* YOUR INSTRUCTIONS *
The stretch from the line with "right shoulder: (373, 474)" through the line with "right back paw: (223, 661)" in the records below: write it out exactly, and nothing else.

SUPPLIED DATA START

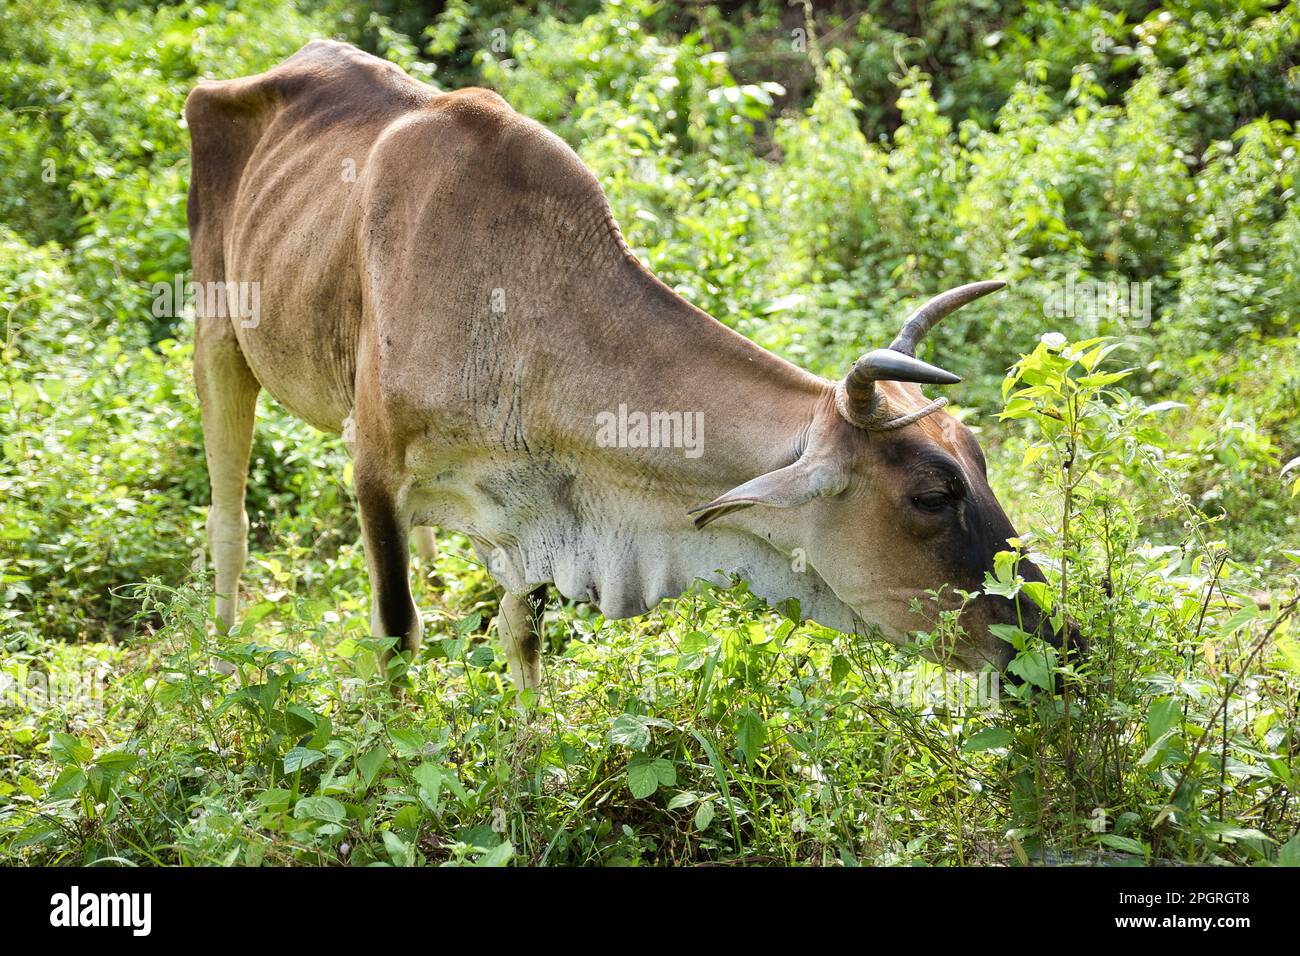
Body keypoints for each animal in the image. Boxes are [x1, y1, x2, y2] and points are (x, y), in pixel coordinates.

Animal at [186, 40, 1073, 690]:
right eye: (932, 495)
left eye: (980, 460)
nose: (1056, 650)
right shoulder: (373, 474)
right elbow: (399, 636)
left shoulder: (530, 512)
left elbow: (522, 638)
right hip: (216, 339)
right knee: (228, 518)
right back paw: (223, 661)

SUPPLIED DATA END
SUPPLIED DATA START

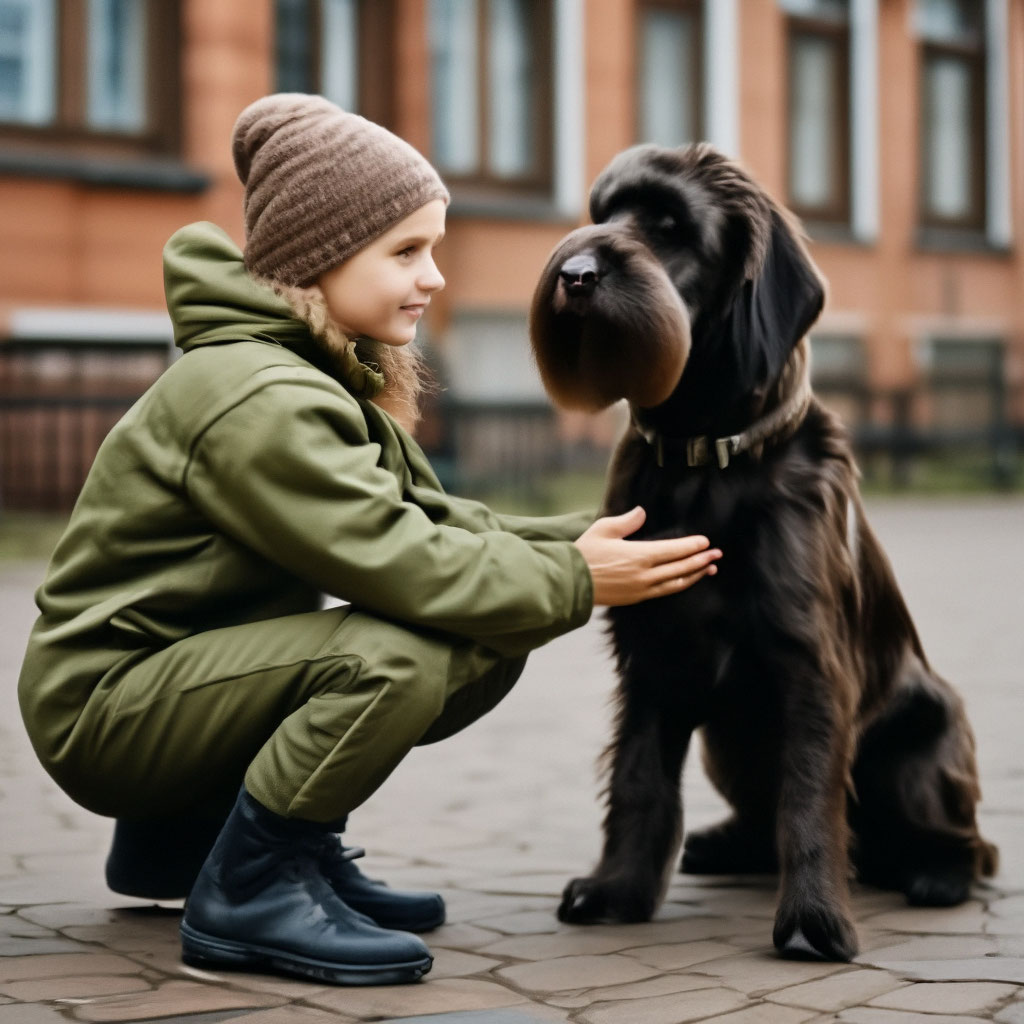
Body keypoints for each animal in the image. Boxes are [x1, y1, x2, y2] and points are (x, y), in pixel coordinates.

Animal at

SUPPLIED DATA END

* ANSWER TO THIS PROBLEM *
right shoulder: (373, 474)
right elbow: (399, 636)
left shoulder: (530, 512)
left elbow: (522, 638)
right hip: (216, 339)
right knee: (228, 518)
right back paw: (223, 661)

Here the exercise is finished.